───── SELECTED EXCERPT ─────

When we calculate this, we are using net carbs, or the total carbs minus the fiber.
To make it easy: try to consume 10 cups of salad if you eat three meals per day, 8 cups if you eat two meals per day, and 7 cups if you eat one meal per day.
A key point on corn and soy: Avoid these because most likely they are GMO.
When you calculate 70 percent of your total calories per day, the fat may initially seem like a lot. However, because fat is more concentrated, a certain volume of fat has more than double the calories of the same volume of protein or carbs.
For example, if you were to compare 100 calories of carbs to 100 calories of fat, the fat would be less than half the volume of the carbs. This is because the density of calories is more than double the density of fat. Make sense?
Here are examples of what your total daily fat amounts might look like:
You can also go to www.DrBerg.com to see a long list of amazing meals and recipes. A few of them are pictured here.
As you transition from three meals to two meals or even to one meal a day, you will need to consume more fat. There are all sorts of great desserts you can create that support your weight-loss program. There are also keto bombs, which are fat-rich cookies that can be consumed at the end of the meal to make it incredibly easy to do intermittent fasting. Here are some examples:
For more information on dessert type keto-friendly recipes, click HERE.
Frequently Asked Questions on Ketosis and Intermittent Fasting
What is a ketone?
A ketone is a byproduct of fat being burned in your body. It is basically a source of energy (fuel) that is an alternative to glucose. Ketones are the preferred fuel for the body as they are superior to glucose. Ketones are also more beneficial to the brain and the heart.
How long before I start losing weight?
People often want to start losing weight immediately.
However, your body has been running on glucose your entire life. Your cells have to build new enzymes—a whole new cellular machine—to break down fat as a new source of fuel.
It may happen in a month, but it’s more likely to take at least six weeks. But once you get there you won’t have sugar cravings anymore. You’ll have better blood sugar. Your memory will be sharper, and you’ll urinate less at night. You’ll also sleep better because your blood sugar won’t be plummeting during the night after sugar spikes.
Okay, I “fell off the wagon” and cheated. How long will it take me to get back into ketosis now?
It can take 48 to 72 hours if you’re lucky, but it could be as much as a week. Now, if you’re in your twenties and pretty healthy, you’ll bounce right back in a day. When you’re older and working on repairing a broken metabolism, it will take longer.
I started the keto diet about a week ago. Now I’m tired constantly. What do I do?
As your body adjusts to fat burning, you will need more B vitamins. More specifically, you need lots of Vitamin B5 to avoid fatigue and help your adrenals and metabolism. Sodium deficiency could also lead to fatigue and weakness. I recommend taking nutritional yeast.
How can I avoid (or get over) the keto flu?

───── RECORD SET ─────

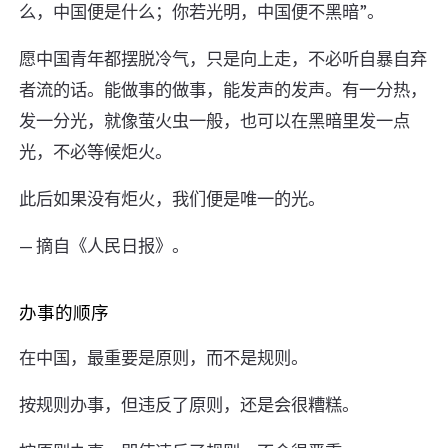
么，中国便是什么；你若光明，中国便不黑暗”。
愿中国青年都摆脱冷气，只是向上走，不必听自暴自弃
者流的话。能做事的做事，能发声的发声。有一分热，
发一分光，就像萤火虫一般，也可以在黑暗里发一点
光，不必等候炬火。
此后如果没有炬火，我们便是唯一的光。
— 摘自《人民日报》。
办事的顺序
在中国，最重要是原则，而不是规则。
按规则办事，但违反了原则，还是会很糟糕。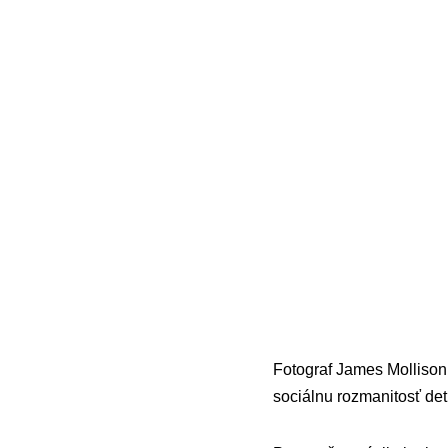
Fotograf James Mollison
sociálnu rozmanitosť det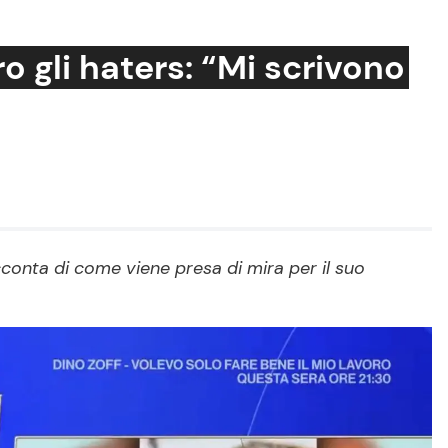
 gli haters: “Mi scrivono
Cucina e Ricette
Consigli di Cucina
Dolci
Le Ricette in TV
conta di come viene presa di mira per il suo
Primi Piatti
Ricette Facili e Veloci
Ricette Feste
Ricette per Bambini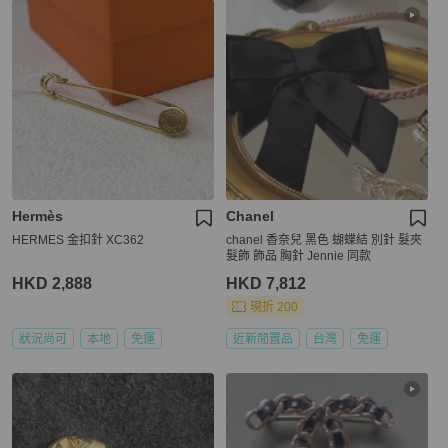
Hermès
Chanel
HERMES 金扣針 XC362
chanel 香奈兒 黑色 蝴蝶結 別針 髮夾
髮飾 飾品 胸針 Jennie 同款
HKD 2,888
HKD 7,812
現折 200
狀況尚可
本地
免運
近新閒置品
台灣
免運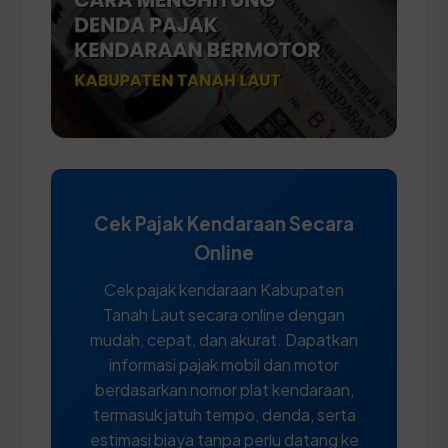
Cek Pajak Kendaraan Secara
Online
Cek pajak kendaraan Kabupaten
Tanah Laut secara online dengan
mudah, cepat, dan akurat. Dapatkan
informasi pajak mobil dan motor
berdasarkan nomor plat kendaraan,
termasuk jatuh tempo, denda, serta
estimasi biaya tanpa perlu datang ke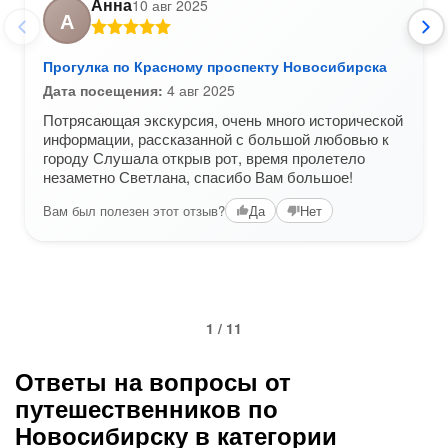
Анна
10 авг 2025
А
Прогулка по Красному проспекту Новосибирска
Дата посещения:
4 авг 2025
Потрясающая экскурсия, очень много исторической
информации, рассказанной с большой любовью к
городу Слушала открыв рот, время пролетело
незаметно Светлана, спасибо Вам большое!
Вам был полезен этот отзыв?
Да
Нет
1 / 11
Ответы на вопросы от
путешественников по
Новосибирску в категории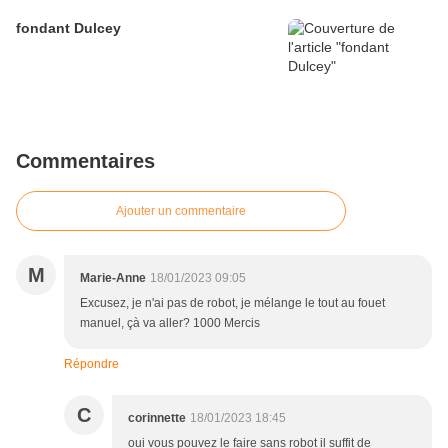
fondant Dulcey
Commentaires
Ajouter un commentaire
M
Marie-Anne
18/01/2023 09:05
Excusez, je n'ai pas de robot, je mélange le tout au fouet
manuel, çà va aller? 1000 Mercis
Répondre
C
corinnette
18/01/2023 18:45
oui vous pouvez le faire sans robot il suffit de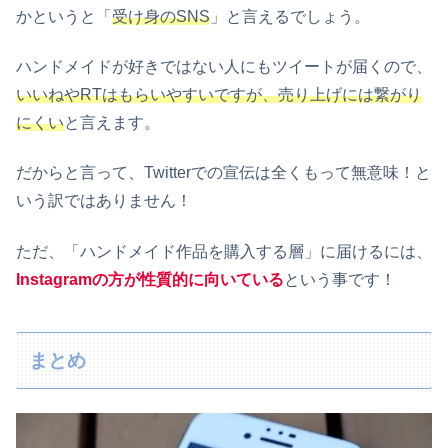
かというと「
受け身のSNS
」と言えるでしょう。
ハンドメイドが好きではない人にもツイートが届くので、
いいねやRTはもらいやすいですが、売り上げには繋がり
にくい
と言えます。
だからと言って、Twitterでの宣伝は全くもって無意味！と
いう訳ではありません！
ただ、「ハンドメイド作品を購入する層」に届けるには、
Instagramの方が性質的に向いている
という事です！
まとめ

─────

PROMPT 1:
Answer these questions using the excerpt on ketosis and intermittent fasting.
(a) How many cups of salad should a person eating two meals per day try to consume?
(b) What reason does the excerpt give for avoiding corn and soy?
(c) If you are lucky, how long can it take to get back into ketosis after cheating?
PROMPT 2:
Print the part of the excerpt on ketosis and intermittent fasting that runs from "Frequently Asked Questions" up to and including "start losing weight?".
You will not need the data to complete any of these tasks.

RESPONSE AREA 1:
(a) 8 cups
(b) Most likely they are GMO.
(c) 48 to 72 hours

RESPONSE AREA 2:
Frequently Asked Questions on Ketosis and Intermittent Fasting
What is a ketone?
A ketone is a byproduct of fat being burned in your body. It is basically a source of energy (fuel) that is an alternative to glucose. Ketones are the preferred fuel for the body as they are superior to glucose. Ketones are also more beneficial to the brain and the heart.
How long before I start losing weight?